# Exercise
Take the data below and filter it for lines containing the word "ゼルネアス"; show each line found.

# Task material
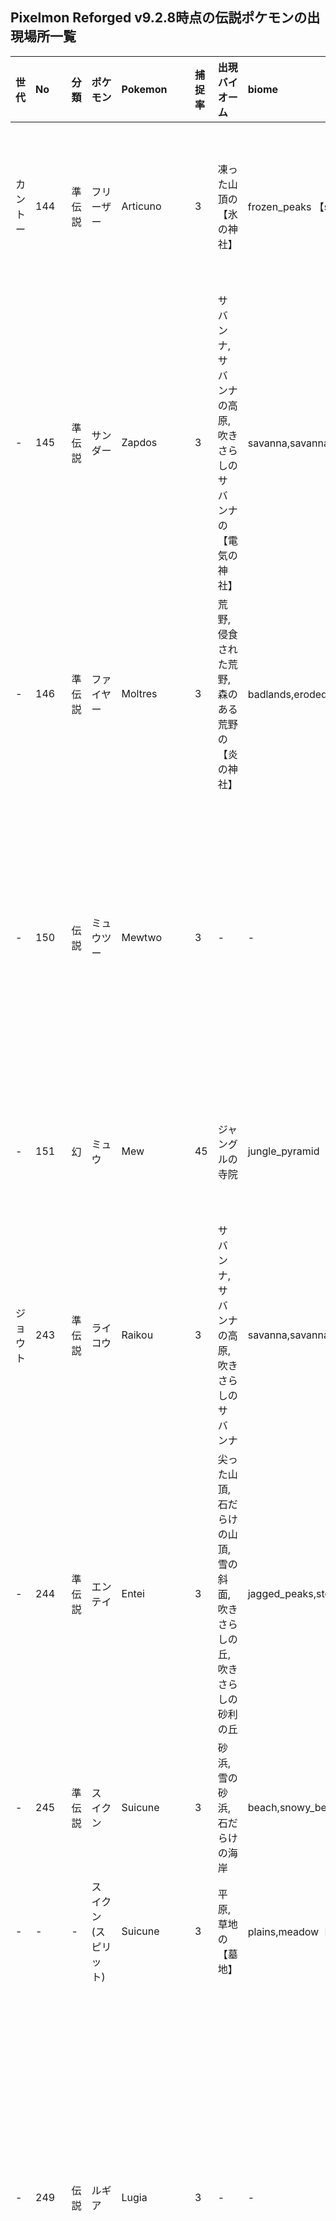 ## Pixelmon Reforged v9.2.8時点の伝説ポケモンの出現場所一覧

|世代|No|分類|ポケモン|Pokemon|捕捉率|出現バイオーム|biome|時間帯|備考|レイド|raids-biome|
|:----|:----|:----|:----|:----|:----|:----|:----|:----|:----|:----|:----|
|カントー|144|準伝説|フリーザー|Articuno|3|凍った山頂の【氷の神社】|frozen_peaks 【shrines/articuno】|-|要：氷のオーブ|凍った山頂,ラナキラマウンテン,雪原,氷樹|frozen_peaks,mount_lanakila,snowy_plains,ice_spikes|
|-|145|準伝説|サンダー|Zapdos|3|サバンナ,サバンナの高原,吹きさらしのサバンナ の【電気の神社】|savanna,savanna_plateau,windswept_savanna 【shrines/zapdos】|-|要：雷のオーブ|サバンナ,サバンナの高原,吹きさらしのサバンナ|savanna,savanna_plateau,windswept_savanna|
|-|146|準伝説|ファイヤー|Moltres|3|荒野,侵食された荒野,森のある荒野の【炎の神社】|badlands,eroded_badlands, wooded_badlands 【shrines/moltres】|-|要：炎のオーブ|荒野,森のある荒野,侵食された荒野|badlands,wooded_badlands,eroded_badlands|
|-|150|伝説|ミュウツー|Mewtwo|3|-|-|-|使：クローンマシーン|ジ・エンド,小さなエンド島,エンドの内陸部,エンドの高地,エンドのやせ地|the_end,small_end_islands,end_midlands,end_highlands,end_barrens|
|-|151|幻|ミュウ|Mew|45|ジャングルの寺院|jungle_pyramid|日中|地上,人工,室内|ジャングル,まばらなジャングル,竹林|jungle,sparce_jungle,bamboo_jungle|
|ジョウト|243|準伝説|ライコウ|Raikou|3|サバンナ,サバンナの高原,吹きさらしのサバンナ|savanna,savanna_plateau,windswept_savanna|夜明け,午前|Y85以下|サバンナ,サバンナの高原,吹きさらしのサバンナ|savanna,savanna_plateau,windswept_savanna|
|-|244|準伝説|エンテイ|Entei|3|尖った山頂,石だらけの山頂,雪の斜面,吹きさらしの丘,吹きさらしの砂利の丘|jagged_peaks,stony_peaks,snowy_slopes,windswept_hills,windswept_gravelly_hills|日中|Y100以下|尖った山頂,石だらけの山頂,雪の斜面,吹きさらしの丘,吹きさらしの砂利の丘|jagged_peaks,stony_peaks,snowy_slopes,windswept_hills,windswept_gravelly_hills|
|-|245|準伝説|スイクン|Suicune|3|砂浜,雪の砂浜,石だらけの海岸|beach,snowy_beach,stony_shore|夜|-|海岸,雪の砂浜,石だらけの海岸|beach,snowy_beach,stony_shore|
|-|-|-|スイクン(スピリット)|Suicune|3|平原,草地の【墓地】|plains,meadow【misc/graveyard】|真夜中|地上,人工|-|-|
|-|249|伝説|ルギア|Lugia|3|-|-|-|要：うみなりのスズ|海洋,深海,冷たい海,冷たい深海,凍った海,凍った深海,ぬるい海,ぬるい深海,暖かい海,暖かい深海|ocean,deep_ocean,cold_ocean,deep_cold_ocean,frozen_ocean,deep_frozen_ocean,lukewarm_ocean,deep_lukewarm_ocean,warm_ocean,deep_warm_ocean|
|-|250|伝説|ホウオウ|Hooh|3|-|-|-|要：とうめいなスズ|荒野,森のある荒野,侵食された荒野|badlands,wooded_badlands,eroded_badlands|
|-|251|幻|セレビィ|Celebi|45|森林,花の森 の【ウバメの神社】|forest,flower_forest 【shrines/ilex】|-|要：GSボール|森林,花の森|forest,flower_forest|
|ホウエン|377|準伝説|レジロック|Regirock|3|荒野,侵食された荒野,森のある荒野|badlands,eroded_badlands, wooded_badlands|午後|地下、Y30以下|荒野,森のある荒野,侵食された荒野|badlands,wooded_badlands,eroded_badlands|
|-|378|準伝説|レジアイス|Regice|3|雪のタイガ,雪原,雪の砂浜,凍った川,凍った海,氷樹,凍った山頂|snowy_taiga,snowy_plains,snowy_beach,frozen_river,frozen_ocean,ice_spikes,frozen_peaks|午前|地下、Y30以下|凍った山頂,ラナキラマウンテン,雪原,氷樹,雪の砂浜,雪のタイガ,凍った川|frozen_peaks,mount_lanakila,snowy_plains,ice_spikes,snowy_beach,snowy_taiga,frozen_river|
|-|379|準伝説|レジスチル|Registeel|3|砂漠|desert|夜明け,午前|地下、Y30以下|砂漠|desert|
|-|380|準伝説|ラティアス|Latias|3|海洋,暖かい海|ocean,warm_ocean|午前|空中|暖かい海,暖かい深海|warm_ocean,deep_warm_ocean|
|-|381|準伝説|ラティオス|Latios|3|海洋,暖かい海|ocean,warm_ocean|午後|空中|暖かい海,暖かい深海|warm_ocean,deep_warm_ocean|
|-|382|伝説|カイオーガ|Kyogre|3|深海,暖かい深海,ぬるい深海,冷たい深海,凍った深海|deep_ocean,deep_warm_ocean,deep_lukewarm_ocean,deep_cold_ocean,deep_frozen_ocean|夜|水中、雨・嵐、Y40以下|海洋,深海,冷たい海,冷たい深海,凍った海,凍った深海,ぬるい海,ぬるい深海,暖かい海,暖かい深海|ocean,deep_ocean,cold_ocean,deep_cold_ocean,frozen_ocean,deep_frozen_ocean,lukewarm_ocean,deep_lukewarm_ocean,warm_ocean,deep_warm_ocean|
|-|383|伝説|グラードン|Groudon|3|砂漠|desert|日中|晴れ、Y90以下|砂漠|desert|
|-|-|-|グラードン(メタ)|Groudon|3|砂漠|desert|日中|晴れ、Y90以下、パーティーにジラーチがいる|-|-|
|-|384|伝説|レックウザ|Rayquaza|3|尖った山頂,石だらけの山頂,雪の斜面,吹きさらしの丘,吹きさらしの砂利の丘|jagged_peaks,stony_peaks,snowy_slopes,windswept_hills,windswept_gravelly_hills|午後,夕方|空中|尖った山頂,石だらけの山頂,雪の斜面,吹きさらしの丘,吹きさらしの砂利の丘|jagged_peaks,stony_peaks,snowy_slopes,windswept_hills,windswept_gravelly_hills|
|-|-|-|レックウザ（オルタ）|Rayquaza|3|尖った山頂,石だらけの山頂,雪の斜面,吹きさらしの丘,吹きさらしの砂利の丘|jagged_peaks,stony_peaks,snowy_slopes,windswept_hills,windswept_gravelly_hills|夜明け,夕方|空中、パーティーにムウマージ|-|-|
|-|386|幻|デオキシス|Deoxys|3|雪のタイガ,エンドの高地|snowy_taiga,end_highlands|午後|Y100以上|ジ・エンド,小さなエンド島,エンドの内陸部,エンドの高地,エンドのやせ地,雪のタイガ,ラナキラマウンテン|the_end,small_end_islands,end_midlands,end_highlands,end_barrens,snowy_taiga,mount_lanakila|
|-|395|幻|ジラーチ|Jirachi|3|尖った山頂,石だらけの山頂,雪の斜面,吹きさらしの丘,吹きさらしの砂利の丘|jagged_peaks,stony_peaks,snowy_slopes,windswept_hills,windswept_gravelly_hills|夜明け,午前|Y100以上|吹きさらしの森,林|windswept_forest,grove|
|シンオウ|480|準伝説|ユクシー|Uxie|3|暗い森|dark_forest|午後|水面|河川,暗い森|river,dark_forest|
|-|481|準伝説|エムリット|Mesprit|3|シラカバの森,シラカバの原生林|birch_forest,old_growth_birch_forest|夜明け,午前|水面|河川,シラカバの森,シラカバの原生林|river,birch_forest,old_growth_birch_forest|
|-|482|準伝説|アグノム|Azelf|3|森林|forest|午前|水面|河川,森林,花の森|river,forest,flower_forest|
|-|483|伝説|ディアルガ|Dialga|3|砂漠 の【やりの柱】|desert 【temples/spear_pillar】|-|要：こんごうだま|凍った山頂,ラナキラマウンテン,尖った山頂,石だらけの山頂,雪の斜面,吹きさらしの丘,吹きさらしの砂利の丘|frozen_peaks,mount_lanakila,jagged_peaks,stony_peaks,snowy_slopes,windswept_hills,windswept_gravelly_hills|
|-|484|伝説|パルキア|Palkia|3|砂漠 の【やりの柱】|desert 【temples/spear_pillar】|-|要：しらたま|凍った山頂,ラナキラマウンテン,尖った山頂,石だらけの山頂,雪の斜面,吹きさらしの丘,吹きさらしの砂利の丘|frozen_peaks,mount_lanakila,jagged_peaks,stony_peaks,snowy_slopes,windswept_hills,windswept_gravelly_hills|
|-|485|準伝説|ヒードラン|Heatran|3|荒野,侵食された荒野,森のある荒野,玄武岩の三角州|badlands,eroded_badlands, wooded_badlands,basalt_deltas|-|地下溶岩、Y50以下,溶岩表面|荒野,森のある荒野,侵食された荒野,ネザーの荒地,玄武岩の三角州,真紅の森,ソウルサンドの谷,歪んだ森|badlands,wooded_badlands,eroded_badlands,nether_wastes,basalt_deltas,crimson_forest,soul_sand_valley,warped_forest|
|-|486|準伝説|レジギガス|Regigigas|3|古代都市|ancient_city|午後,夕方|地下|サバンナ,サバンナの高原,吹きさらしのサバンナ|savanna,savanna_plateau,windswept_savanna|
|-|487|伝説|ギラティナ|Giratina|3|砂漠 の【やりの柱】|desert 【temples/spear_pillar】|-|要：はっきんだま|凍った山頂,ラナキラマウンテン,尖った山頂,石だらけの山頂,雪の斜面,吹きさらしの丘,吹きさらしの砂利の丘|frozen_peaks,mount_lanakila,jagged_peaks,stony_peaks,snowy_slopes,windswept_hills,windswept_gravelly_hills|
|-|488|準伝説|クレセリア|Cresselia|3|シラカバの原生林|old_growth_birch_forest|夜|満月|シラカバの森,シラカバの原生林|birch_forest,old_growth_birch_forest|
|-|-|-|クレセリア（スピリット）|Cresselia|3|平原,草地の【墓地】|plains,meadow【misc/graveyard】|真夜中|地上,人工|-|-|
|-|489|幻|フィオネ|Phione|30|-|-|-|マナフィのタマゴ孵化|ぬるい海,ぬるい深海,暖かい海,暖かい深海|lukewarm_ocean,deep_lukewarm_ocean,warm_ocean,deep_warm_ocean|
|-|490|幻|マナフィ|Manaphy|3|暖かい海,ぬるい海|warm_ocean,lukewarm_ocean|午前|水中、晴れ|ぬるい海,ぬるい深海,暖かい海,暖かい深海|lukewarm_ocean,deep_lukewarm_ocean,warm_ocean,deep_warm_ocean|
|-|491|幻|ダークライ|Darkrai|3|暗い森|dark_forest|夜|新月,Y85以上|暗い森|dark_forest|
|-|492|幻|シェイミ|Shaymin|45|ヒマワリ平原,花の森,サクラの林|sunflower_plains,flower_forest,cherry_grove|午前|-|花の森,ヒマワリ平原,サクラの林|flower_forest,sunflower_plains,cherry_grove|
|-|493|幻|アルセウス|Arceus|3|砂漠 の【やりの柱】|desert 【temples/spear_pillar】|-|要：てんかいのふえ|凍った山頂,ラナキラマウンテン,尖った山頂,石だらけの山頂,雪の斜面,吹きさらしの丘,吹きさらしの砂利の丘|frozen_peaks,mount_lanakila,jagged_peaks,stony_peaks,snowy_slopes,windswept_hills,windswept_gravelly_hills|
|イッシュ|494|幻|ビクティニ|Victini|3|サバンナ,サバンナの高原,吹きさらしのサバンナ|savanna,savanna_plateau,windswept_savanna|日中|Y90以下|サバンナ,サバンナの高原,吹きさらしのサバンナ|savanna,savanna_plateau,windswept_savanna|
|-|638|準伝説|コバルオン|Cobalion|3|森林,花の森,シラカバの森,シラカバの原生林|forest,flower_forest,birch_forest,old_growth_birch_forest|夜|Y85以上|森林,花の森,シラカバの森,シラカバの原生林|forest,flower_forest,birch_forest,old_growth_birch_forest|
|-|639|準伝説|テラキオン|Terrakion|3|森林,花の森,シラカバの森,シラカバの原生林|forest,flower_forest,birch_forest,old_growth_birch_forest|夜|Y85以上|森林,花の森,シラカバの森,シラカバの原生林|forest,flower_forest,birch_forest,old_growth_birch_forest|
|-|640|準伝説|ビリジオン|Virizion|3|森林,花の森,シラカバの森,シラカバの原生林|forest,flower_forest,birch_forest,old_growth_birch_forest|日中|Y85以上|森林,花の森,シラカバの森,シラカバの原生林|forest,flower_forest,birch_forest,old_growth_birch_forest|
|-|641|準伝説|トルネロス|Tornadus|3|平原,ヒマワリ平原,草地|plains,sunflower_plains,meadow|午後|空中、雨,嵐|平原,ヒマワリ平原,草地|plains,sunflower_plains,meadow|
|-|642|準伝説|ボルトロス|Thundurus|3|平原,ヒマワリ平原,草地|plains,sunflower_plains,meadow|午前|空中、雨,嵐|平原,ヒマワリ平原,草地|plains,sunflower_plains,meadow|
|-|643|伝説|レシラム|Reshiram|45|マツの原生林,トウヒの原生林|old_growth_pine_taiga,old_growth_spruce_taiga|日中|-|マツの原生林,トウヒの原生林|old_growth_pine_taiga,old_growth_spruce_taiga|
|-|644|伝説|ゼクロム|Zekrom|45|マツの原生林,トウヒの原生林|old_growth_pine_taiga,old_growth_spruce_taiga|夜|-|マツの原生林,トウヒの原生林|old_growth_pine_taiga,old_growth_spruce_taiga|
|-|645|準伝説|ランドロス|Landorus|3|荒野,侵食された荒野,森のある荒野|badlands,eroded_badlands, wooded_badlands|夜明け,午前|空中|荒野,森のある荒野,侵食された荒野|badlands,wooded_badlands,eroded_badlands|
|-|646|伝説|キュレム|Kyurem|3|氷樹|ice_spikes|午後,夕方|-|雪原,氷樹|snowy_plains,ice_spikes|
|-|647|幻|ケルディオ|Keldeo|3|河川|river|日中|-|河川|river|
|-|648|幻|メロエッタ|Meloetta|3|ヒマワリ平原,花の森,サクラの林|sunflower_plains,flower_forest,cherry_grove|夜|-|花の森,ヒマワリ平原,サクラの林|flower_forest,sunflower_plains,cherry_grove|
|-|649|幻|ゲノセクト|Genesect|3|吹きさらしの森,林|windswept_forest,grove|夜|-|吹きさらしの森,林|windswept_forest,grove|
|カロス|716|伝説|ゼルネアス|Xerneas|45|暗い森|dark_forest|日中|-|暗い森|dark_forest|
|-|-|-|ゼルネアス(クリエイター)|Xerneas|45|暗い森|dark_forest|真昼|-|-|-|
|-|717|伝説|イベルタル|Yveltal|45|タイガ,マツの原生林,トウヒの原生林|taiga,old_growth_pine_taiga,old_growth_spruce_taiga|夜|空中|タイガ,マツの原生林,トウヒの原生林|taiga,old_growth_pine_taiga,old_growth_spruce_taiga|
|-|718|伝説|ジガルデ|Zygarde|3|-|-|-|使：再組立ユニット|尖った山頂,石だらけの山頂,雪の斜面,吹きさらしの丘,吹きさらしの砂利の丘|jagged_peaks,stony_peaks,snowy_slopes,windswept_hills,windswept_gravelly_hills|
|-|719|幻|ディアンシー|Diancie|3|尖った山頂,石だらけの山頂,雪の斜面,吹きさらしの丘,吹きさらしの砂利の丘|jagged_peaks,stony_peaks,snowy_slopes,windswept_hills,windswept_gravelly_hills|午前|地下、Y50以下|尖った山頂,石だらけの山頂,雪の斜面,吹きさらしの丘,吹きさらしの砂利の丘|jagged_peaks,stony_peaks,snowy_slopes,windswept_hills,windswept_gravelly_hills|
|-|720|幻|フーパ|Hoopa|3|砂漠のピラミッド|desert_pyramid|午後|-|砂漠,ジ・エンド,小さなエンド島,エンドの内陸部,エンドの高地,エンドのやせ地|desert,the_end,small_end_islands,end_midlands,end_highlands,end_barrens|
|-|721|幻|ボルケニオン|Volcanion|3|砂漠|desert|夜明け,午前|液面|砂漠|desert|
|アローラ|772|準伝説|タイプ：ヌル|TypeNull|3|エンド要塞|stronghold|夕方,夜|地上|ジャングル,まばらなジャングル,竹林|jungle,sparce_jungle,bamboo_jungle|
|-|773|準伝説|シルヴァディ|Silvally|3|-|-|-|進化|ジャングル,まばらなジャングル,竹林|jungle,sparce_jungle,bamboo_jungle|
|-|785|準伝説|カプ・コケコ|Tapu_Koko|3|ジャングル,まばらなジャングル,竹林|jungle,sparse_jungle,bamboo_jungle|午前|Y90以下|ジャングル,まばらなジャングル,竹林|jungle,sparce_jungle,bamboo_jungle|
|-|786|準伝説|カプ・テテフ|Tapu_Lele|3|ジャングル,まばらなジャングル,竹林|jungle,sparse_jungle,bamboo_jungle|夜|Y90以下|ジャングル,まばらなジャングル,竹林|jungle,sparce_jungle,bamboo_jungle|
|-|787|準伝説|カプ・ブルル|Tapu_Bulu|3|ジャングル,まばらなジャングル,竹林|jungle,sparse_jungle,bamboo_jungle|日中|Y90以下|ジャングル,まばらなジャングル,竹林|jungle,sparce_jungle,bamboo_jungle|
|-|788|準伝説|カプ・レヒレ|Tapu_Fini|3|ジャングル,まばらなジャングル,竹林|jungle,sparse_jungle,bamboo_jungle|午後|水面、Y90以下|ジャングル,まばらなジャングル,竹林|jungle,sparce_jungle,bamboo_jungle|
|-|789|伝説|コスモッグ|Cosmog|45|ヒマワリ平原,ウルトラスペース|sunflower_plains,ultra_space|夕方,夜|-|-|-|
|-|790|伝説|コスモウム|Cosmoem|45|-|-|-|進化|-|-|
|-|791|伝説|ソルガレオ|Solgaleo|45|-|-|-|進化|平原,ヒマワリ平原,草地,ウルトラクレーター,ウルトラデザート|plains,sunflower_plains,meadow,ultra_crater,ultra_desert|
|-|792|伝説|ルナアーラ|Lunala|45|-|-|-|進化|平原,ヒマワリ平原,草地,ウルトラディープシー,ウルトラフォレスト|plains,sunflower_plains,meadow,ultra_deep_sea,ultra_forest|
|-|800|伝説|ネクロズマ|Necrozma|45|暗い森|dark_forest|夜|Y85以下|暗い森,ウルトラジャングル,ウルトラプラント|dark_forest,ultra_jungle,ultra_plant|
|-|801|幻|マギアナ|Magearna|3|森の洋館|mansion|日中|室内|暗い森|dark_forest|
|-|802|幻|マーシャドー|Marshadow|3|荒野,侵食された荒野,森のある荒野,ネザーの荒地,玄武岩の三角州,真紅の森,ソウルサンドの谷,歪んだ森|badlands,eroded_badlands, wooded_badlands,nether_wastes,basalt_deltas,crimson_forest,soul_sand_valley,warped_forest|夜|-|ネザーの荒地,玄武岩の三角州,真紅の森,ソウルサンドの谷,歪んだ森|nether_wastes,basalt_deltas,crimson_forest,soul_sand_valley,warped_forest|
|-|807|幻|ゼラオラ|Zeraora|3|サバンナ,サバンナの高原,吹きさらしのサバンナ|savanna,savanna_plateau,windswept_savanna|午後|Y90以上|サバンナ,サバンナの高原,吹きさらしのサバンナ|savanna,savanna_plateau,windswept_savanna|
|-|808|幻|メルタン|Meltan|3|-|-|-|要：ふしぎなはこ|サバンナ,サバンナの高原,吹きさらしのサバンナ|savanna,savanna_plateau,windswept_savanna|
|-|809|幻|メルメタル|Melmetal|3|-|-|-|進化|サバンナ,サバンナの高原,吹きさらしのサバンナ|savanna,savanna_plateau,windswept_savanna|
|ガラル|888|伝説|ザシアン|Zacian|10|森林,花の森,シラカバの森,シラカバの原生林|forest,flower_forest,birch_forest,old_growth_birch_forest|日中|Y85以下|森林,花の森,シラカバの森,シラカバの原生林|forest,flower_forest,birch_forest,old_growth_birch_forest|
|-|889|伝説|ザマゼンタ|Zamazenta|10|森林,花の森,シラカバの森,シラカバの原生林|forest,flower_forest,birch_forest,old_growth_birch_forest|夜|Y85以下|森林,花の森,シラカバの森,シラカバの原生林|forest,flower_forest,birch_forest,old_growth_birch_forest|
|-|890|伝説|ムゲンダイナ|Eternatus|10|沼地,マングローブの沼地,エンドのやせ地|swamp,mangrove_swamp,end_barrens|夜明け,午前|-|沼地,マングローブの沼地,ジ・エンド,小さなエンド島,エンドの内陸部,エンドの高地,エンドのやせ地|swamp,mangrove_swamp,the_end,small_end_islands,end_midlands,end_highlands,end_barrens|
|-|891|準伝説|ダクマ|Kubfu|3|竹林|bamboo_jungle|午後|-|ジャングル,まばらなジャングル,竹林|jungle,sparce_jungle,bamboo_jungle|
|-|892|準伝説|ウーラオス|Urshifu|3|-|-|-|進化|ジャングル,まばらなジャングル,竹林|jungle,sparce_jungle,bamboo_jungle|
|-|893|幻|ザルード|Zarude|3|ジャングル,まばらなジャングル,竹林|jungle,sparse_jungle,bamboo_jungle|夜|木の上、Y90以上|ジャングル,まばらなジャングル,竹林|jungle,sparce_jungle,bamboo_jungle|
|-|894|準伝説|レジドラゴ|Regidrago|3|ネザーの荒地,玄武岩の三角州,真紅の森,ソウルサンドの谷,歪んだ森|nether_wastes,basalt_deltas,crimson_forest,soul_sand_valley,warped_forest|日中|人工|ネザーの荒地,玄武岩の三角州,真紅の森,ソウルサンドの谷,歪んだ森|nether_wastes,basalt_deltas,crimson_forest,soul_sand_valley,warped_forest|
|-|895|準伝説|レジエレキ|Regieleki|3|ジ・エンド,小さなエンド島,エンドの内陸部,エンドの高地,エンドのやせ地|the_end,small_end_islands,end_midlands,end_highlands,end_barrens|午後|人工|ジ・エンド,小さなエンド島,エンドの内陸部,エンドの高地,エンドのやせ地|the_end,small_end_islands,end_midlands,end_highlands,end_barrens|
|-|-|-|レジエレキ（スピリット）|Regieleki|3|平原,草地の【墓地】|plains,meadow【misc/graveyard】|真夜中|地上,人工|-|-|
|-|896|準伝説|ブリザポス|Glastrier|3|雪原,雪の砂浜,凍った川,凍った海,氷樹,凍った山頂|snowy_plains,snowy_beach,frozen_river,frozen_ocean,ice_spikes,frozen_peaks|日中|-|雪原,氷樹|snowy_plains,ice_spikes|
|-|897|準伝説|レイスポス|Spectrier|3|沼地,マングローブの沼地|swamp,mangrove_swamp|夜|-|沼地,マングローブの沼地,|swamp,mangrove_swamp|
|-|898|伝説|バドレックス|Calyrex|3|雪のタイガ|snowy_taiga|午前|-|雪のタイガ,ラナキラマウンテン|snowy_taiga,mount_lanakila|
|-|144|準伝説|ガラルフリーザー|Articuno-galarian|3|-|-|-|クエスト※今はでない|凍った山頂,ラナキラマウンテン,雪原,氷樹|frozen_peaks,mount_lanakila,snowy_plains,ice_spikes|
|-|145|準伝説|ガラルサンダー|Zapdos-galarian|3|-|-|-|クエスト※今はでない|サバンナ,サバンナの高原,吹きさらしのサバンナ|savanna,savanna_plateau,windswept_savanna|
|-|146|準伝説|ガラルファイヤー|Moltres-galarian|3|-|-|-|クエスト※今はでない|荒野,森のある荒野,侵食された荒野|badlands,wooded_badlands,eroded_badlands|
|-|905|準伝説|ラブトロス|Enamorus|3|ヒマワリ平原,花の森,サクラの林|sunflower_plains,flower_forest,cherry_grove|夜明け,夕方|空中|花の森,ヒマワリ平原,サクラの林|flower_forest,sunflower_plains,cherry_grove|
|パルデア|1001|準伝説|チオンジェン|WoChien|6|沼地,マングローブの沼地|swamp,mangrove_swamp|夜|-|-|-|
|-|1002|準伝説|パオジアン|ChienPao|6|凍った山頂|frozen_peaks|夜|Y100以上|凍った山頂,ラナキラマウンテン|frozen_peaks,mount_lanakila|
|-|1003|準伝説|ディンルー|TingLu|6|タイガ,マツの原生林,トウヒの原生林|taiga,old_growth_pine_taiga,old_growth_spruce_taiga|夜|-|-|-|
|-|1004|準伝説|イーユイ|ChiYu|6|荒野,侵食された荒野,森のある荒野|badlands,eroded_badlands, wooded_badlands|日中|Y100以上、溶岩表面|荒野,森のある荒野,侵食された荒野|badlands,wooded_badlands,eroded_badlands|
|-|1007|伝説|コライドン|Koraidon|3|小さなエンド島|small_end_islands|日中|-|ジ・エンド,小さなエンド島,エンドの内陸部,エンドの高地,エンドのやせ地|the_end,small_end_islands,end_midlands,end_highlands,end_barrens|
|-|1008|伝説|ミライドン|Miraidon|3|小さなエンド島|small_end_islands|夜|-|ジ・エンド,小さなエンド島,エンドの内陸部,エンドの高地,エンドのやせ地|the_end,small_end_islands,end_midlands,end_highlands,end_barrens|
|-|1009|準伝説|ウネルミナモ|WalkingWake|5|-|-|-|レイドのみ|ジ・エンド,小さなエンド島,エンドの内陸部,エンドの高地,エンドのやせ地|the_end,small_end_islands,end_midlands,end_highlands,end_barrens|
|-|1010|準伝説|テツノイサハ|IronLeaves|5|-|-|-|レイドのみ|ジ・エンド,小さなエンド島,エンドの内陸部,エンドの高地,エンドのやせ地|the_end,small_end_islands,end_midlands,end_highlands,end_barrens|
|-|1014|準伝説|イイネイヌ|Okidogi|3|-|-|-|-|-|-|
|-|1015|準伝説|マシマシラ|Munkidori|3|-|-|-|-|-|-|
|-|1016|準伝説|キチキギス|Fezandipiti|3|-|-|-|-|-|-|
|-|1017|準伝説|オーガポン|Ogerpon|5|-|-|-|-|-|-|
|-|1020|準伝説|ウガツホムラ|GougingFire|10|-|-|-|-|-|-|
|-|1021|準伝説|タケルライコ|RagingBolt|10|-|-|-|-|-|-|
|-|1022|準伝説|テツノイワオ|IronBoulder|10|-|-|-|-|-|-|
|-|1023|準伝説|テツノカシラ|IronCrown|10|-|-|-|-|-|-|
|-|1024|伝説|テラパゴス|Terapagos|-|-|-|-|-|-|-|
|-|1025|幻|モモワロウ|Pecharunt|3|-|-|-|-|-|-|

# The answer
|カロス|716|伝説|ゼルネアス|Xerneas|45|暗い森|dark_forest|日中|-|暗い森|dark_forest|
|-|-|-|ゼルネアス(クリエイター)|Xerneas|45|暗い森|dark_forest|真昼|-|-|-|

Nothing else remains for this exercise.